*** Opening EXERCISE PASSAGE ***

The Center for Biotechnology, Baylor College of Medicine, The Woodlands, Texas 77381 [J. I., H-J. X., S-X. H., W. F. B., R. T.]; Department of Ophthalmology, Harvard Medical School, Massachusetts Eye and Ear Infirmary, Boston, Massachusetts 02114 [D. Y.]; and Departments of Pathology [S. M.] and Urology [S. K.], Kobe University School of Medicine, 7-5-1 Kusunoki-cho, Chuo-ku, Kobe 650, Japan

The retinoblastoma (RB) gene was the first tumor suppressor gene isolated and its inactivation is associated with the pathogenesis of several types of human cancer. In this study, we investigated the involvement of the RB gene in bladder and renal cell carcinomas by determining the loss of heterozygosity (LOH) at the RB locus and by DNA, RNA, and protein analysis of the RB gene. Whenever possible, the latter included Western blotting and immunohistochemical staining of the RB protein. In bladder carcinoma, 2 of the 8 cell lines we studied had an inactivated RB gene; one cell line lacked RB expression without a gross RB deletion, whereas the other cell line expressed only the underphosphorylated form of the RB protein. None of 16 low-grade noninvasive bladder carcinomas showed an alteration in RB protein by direct Western blot analysis, whereas 2 of 14 high-grade, invasive tumors had no RB protein as measured by both Western blotting and immunohistochemical staining. This suggests that the loss of RB function may be more important in the progression of bladder cancer than in its initiation, although more extensive studies are required. LOH within the RB locus was observed in 5 of 27 informative cases of primary bladder, ureter, or renal pelvis carcinoma. However, none of the 5 cases with LOH at the RB locus had a functional loss of RB protein expression. In renal cell carcinoma, one of the 12 cell lines had a gross homozygous deletion of the RB gene, and 2 of 32 primary tumors were negative for RB protein expression. LOH at the RB locus also was found in only 2 of 30 informative cases, one of which lacked RB expression. These results are the first to demonstrate the involvement of RB inactivation in the development of advanced primary bladder carcinoma and suggest that RB loss could have a role in certain renal cell carcinomas. Our data, however, show no correlation between LOH at the RB locus in bladder cancer and actual inactivation of the RB gene at the protein level. This may suggest that there is a second tumor suppressor or recessive cancer gene on chromosome 13 in bladder cancer and/or that the mechanism of RB inactivation in bladder cancer frequently involves independent mutations of each RB allele.

*** Closing EXERCISE PASSAGE ***
*** Opening LISTED ENTRIES ***

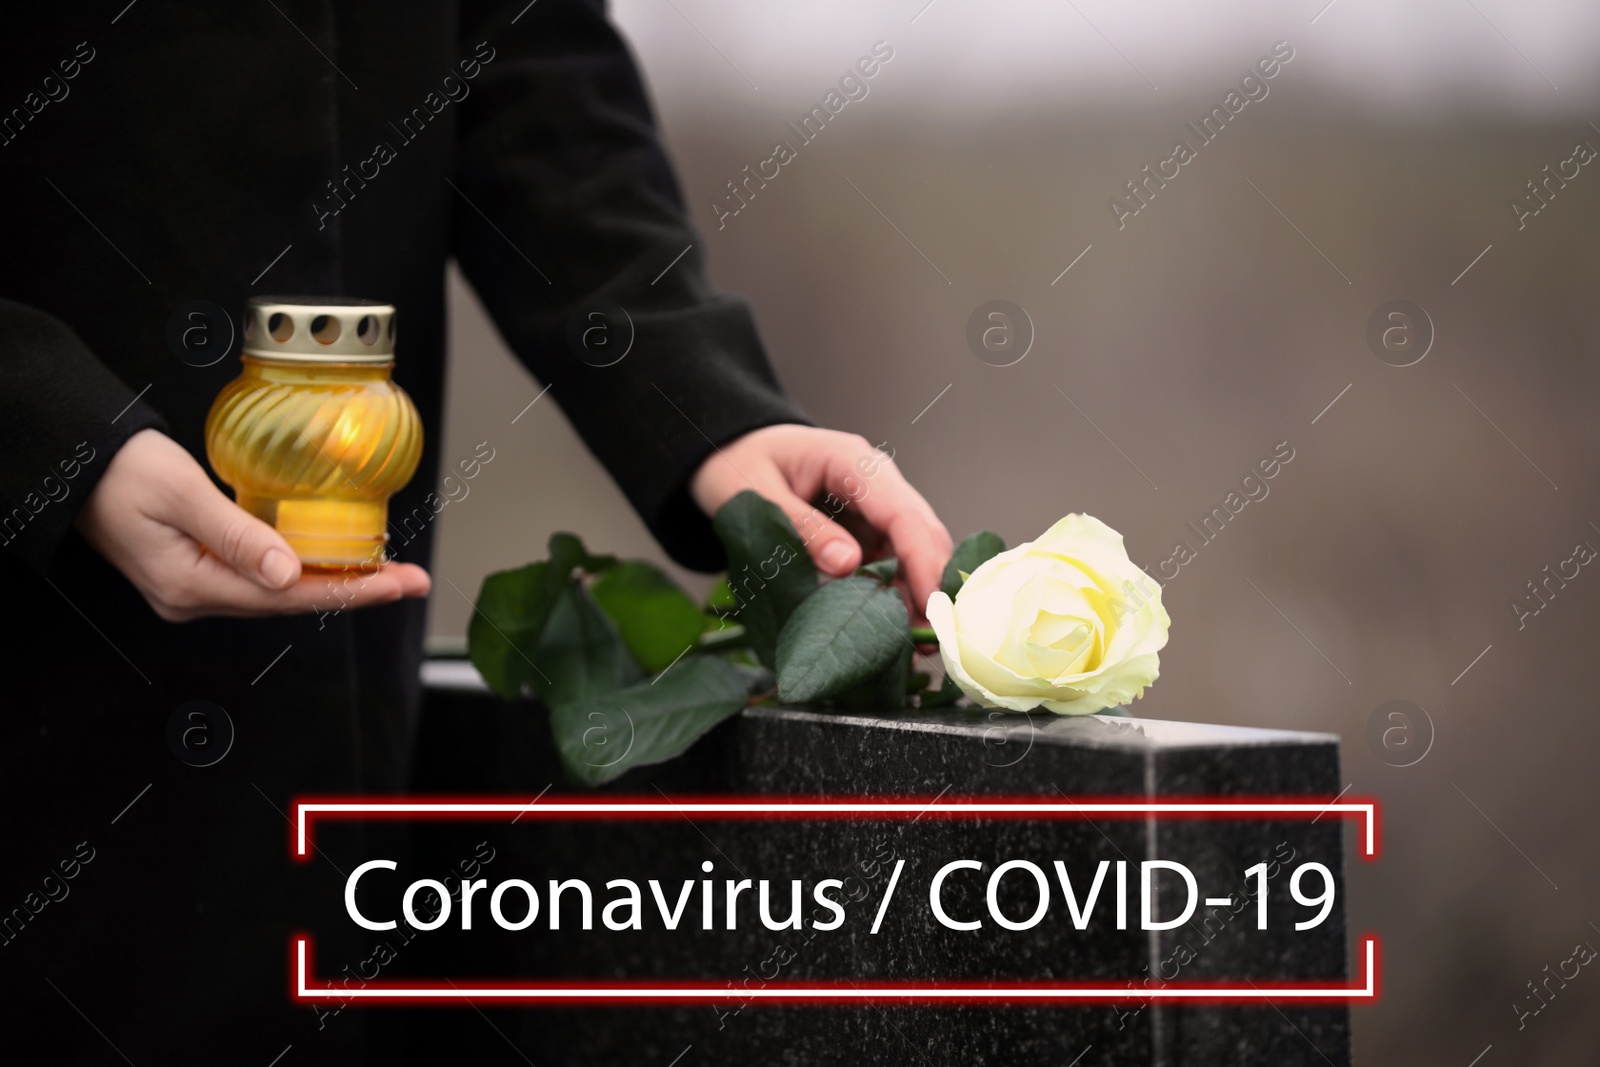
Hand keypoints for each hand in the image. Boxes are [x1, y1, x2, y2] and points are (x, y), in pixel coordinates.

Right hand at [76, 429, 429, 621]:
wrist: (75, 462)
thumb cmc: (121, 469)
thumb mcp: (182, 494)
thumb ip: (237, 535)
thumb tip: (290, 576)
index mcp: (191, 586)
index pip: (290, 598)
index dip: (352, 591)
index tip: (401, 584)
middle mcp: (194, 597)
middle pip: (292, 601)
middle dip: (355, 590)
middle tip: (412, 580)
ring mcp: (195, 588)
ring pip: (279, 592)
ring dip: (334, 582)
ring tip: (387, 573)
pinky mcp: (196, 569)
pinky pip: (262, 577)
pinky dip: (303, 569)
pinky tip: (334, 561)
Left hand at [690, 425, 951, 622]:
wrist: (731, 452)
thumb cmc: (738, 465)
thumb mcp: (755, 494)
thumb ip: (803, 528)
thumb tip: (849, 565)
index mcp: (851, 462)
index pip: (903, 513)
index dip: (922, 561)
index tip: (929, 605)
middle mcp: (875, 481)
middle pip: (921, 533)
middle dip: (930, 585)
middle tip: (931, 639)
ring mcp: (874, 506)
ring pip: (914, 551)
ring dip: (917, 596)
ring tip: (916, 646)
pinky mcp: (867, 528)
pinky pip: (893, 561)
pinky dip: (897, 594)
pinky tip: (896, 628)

*** Closing LISTED ENTRIES ***
*** Opening LISTED ENTRIES ***

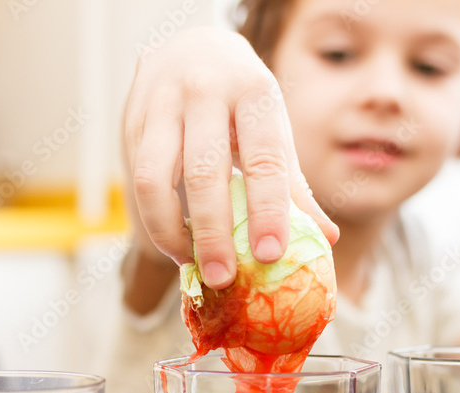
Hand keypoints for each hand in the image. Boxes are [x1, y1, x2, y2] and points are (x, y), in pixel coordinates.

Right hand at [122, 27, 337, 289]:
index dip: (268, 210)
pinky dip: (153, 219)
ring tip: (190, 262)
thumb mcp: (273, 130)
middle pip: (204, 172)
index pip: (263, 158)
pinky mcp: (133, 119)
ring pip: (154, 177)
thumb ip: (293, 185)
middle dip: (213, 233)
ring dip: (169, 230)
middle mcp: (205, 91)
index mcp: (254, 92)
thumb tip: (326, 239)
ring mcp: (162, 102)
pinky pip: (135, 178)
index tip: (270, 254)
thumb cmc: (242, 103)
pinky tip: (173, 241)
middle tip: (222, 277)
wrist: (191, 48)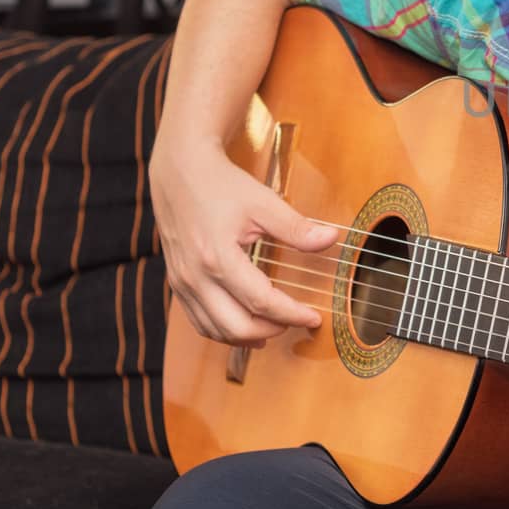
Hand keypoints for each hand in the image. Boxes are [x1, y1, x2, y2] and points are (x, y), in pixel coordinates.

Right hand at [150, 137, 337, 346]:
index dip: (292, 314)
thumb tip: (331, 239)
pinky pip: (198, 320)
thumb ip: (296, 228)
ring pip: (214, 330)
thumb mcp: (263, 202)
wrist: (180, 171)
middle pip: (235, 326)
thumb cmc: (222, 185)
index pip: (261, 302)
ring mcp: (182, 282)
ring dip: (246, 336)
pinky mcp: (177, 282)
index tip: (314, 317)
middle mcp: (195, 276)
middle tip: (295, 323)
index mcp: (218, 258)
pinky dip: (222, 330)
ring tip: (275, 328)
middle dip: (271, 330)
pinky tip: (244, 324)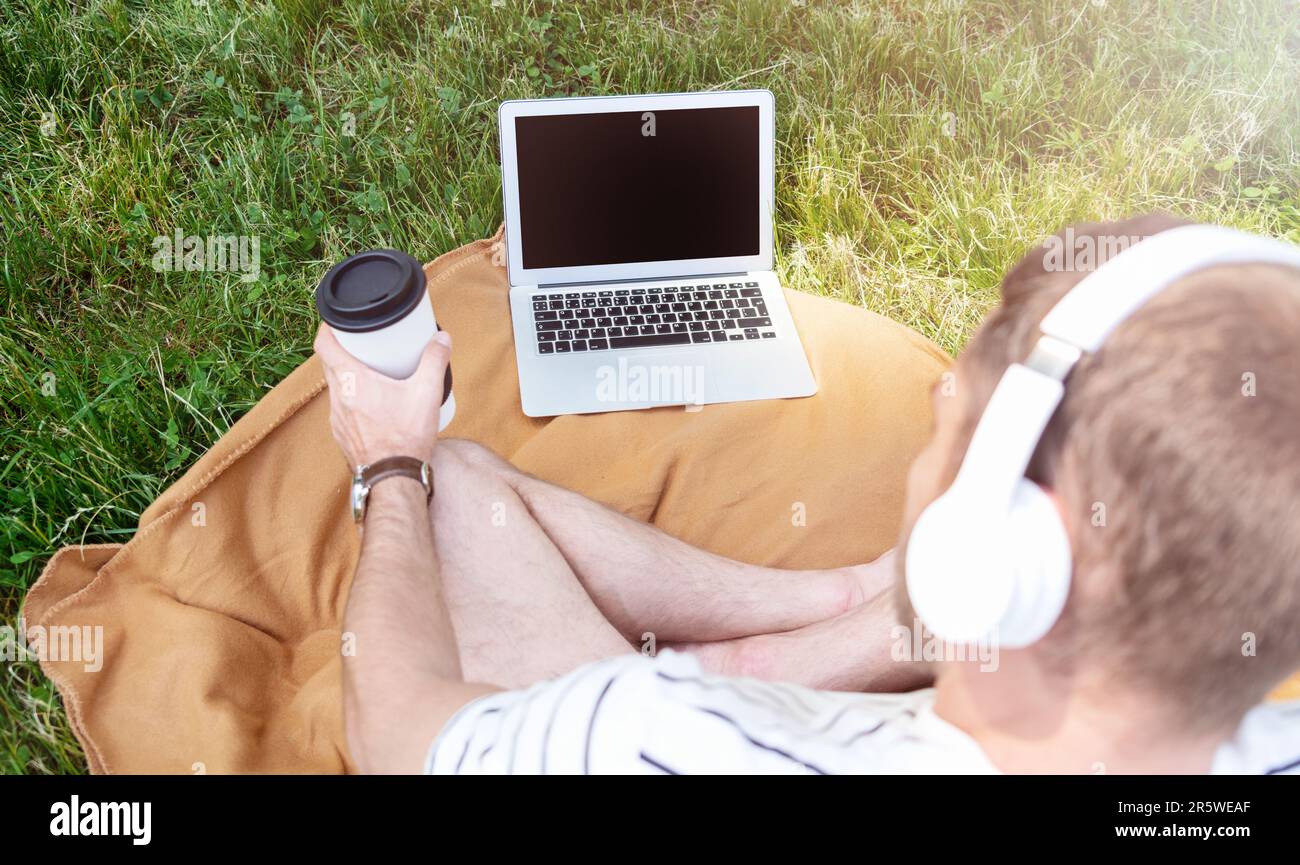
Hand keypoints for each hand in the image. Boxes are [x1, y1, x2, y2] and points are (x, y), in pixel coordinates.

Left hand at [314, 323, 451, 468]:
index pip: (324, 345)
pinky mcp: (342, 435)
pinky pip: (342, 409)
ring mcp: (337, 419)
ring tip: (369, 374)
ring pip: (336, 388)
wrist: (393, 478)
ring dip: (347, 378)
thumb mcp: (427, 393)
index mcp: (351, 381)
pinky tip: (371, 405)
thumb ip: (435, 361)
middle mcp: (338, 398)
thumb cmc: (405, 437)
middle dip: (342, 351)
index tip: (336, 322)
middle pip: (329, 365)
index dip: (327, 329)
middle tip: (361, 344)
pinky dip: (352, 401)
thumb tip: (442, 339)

*** Closing LISTED ENTRIES ***

- **WHAT TO DO**:
Condense the paragraph beginning "The retinoblastoma (RB) gene was the first" in the passage on the retinoblastoma gene into a bulleted list that retains its main findings.

- **REPLY TO THE TASK**:
- The RB gene was the first tumor suppressor gene isolated, and its inactivation is linked to several human cancers.
- The study examined RB involvement in bladder and renal cell carcinomas through LOH at the RB locus and DNA, RNA, and protein analysis, including Western blotting and immunohistochemical staining where possible.
- Bladder carcinoma cell lines: 2 of 8 had an inactivated RB gene. One lacked RB expression without a gross deletion, and the other expressed only underphosphorylated RB protein.
- Primary bladder tumors: none of 16 low-grade noninvasive tumors showed altered RB protein, whereas 2 of 14 high-grade invasive tumors lacked RB protein. This suggests RB loss may matter more in progression than in initiation.
- LOH at the RB locus appeared in 5 of 27 informative bladder, ureter, or renal pelvis carcinomas, but none of these 5 lost RB protein expression.
- Renal cell carcinoma: 1 of 12 cell lines had a gross homozygous RB deletion, and 2 of 32 primary tumors lacked RB protein. LOH was found in 2 of 30 informative cases, one of which lacked RB expression.
- Conclusions: these are the first results showing RB inactivation in advanced primary bladder carcinoma, and RB loss may play a role in some renal cell carcinomas.
- LOH at the RB locus in bladder cancer did not correlate with protein-level inactivation. This may point to a second tumor suppressor or recessive cancer gene on chromosome 13, or to independent mutations of each RB allele.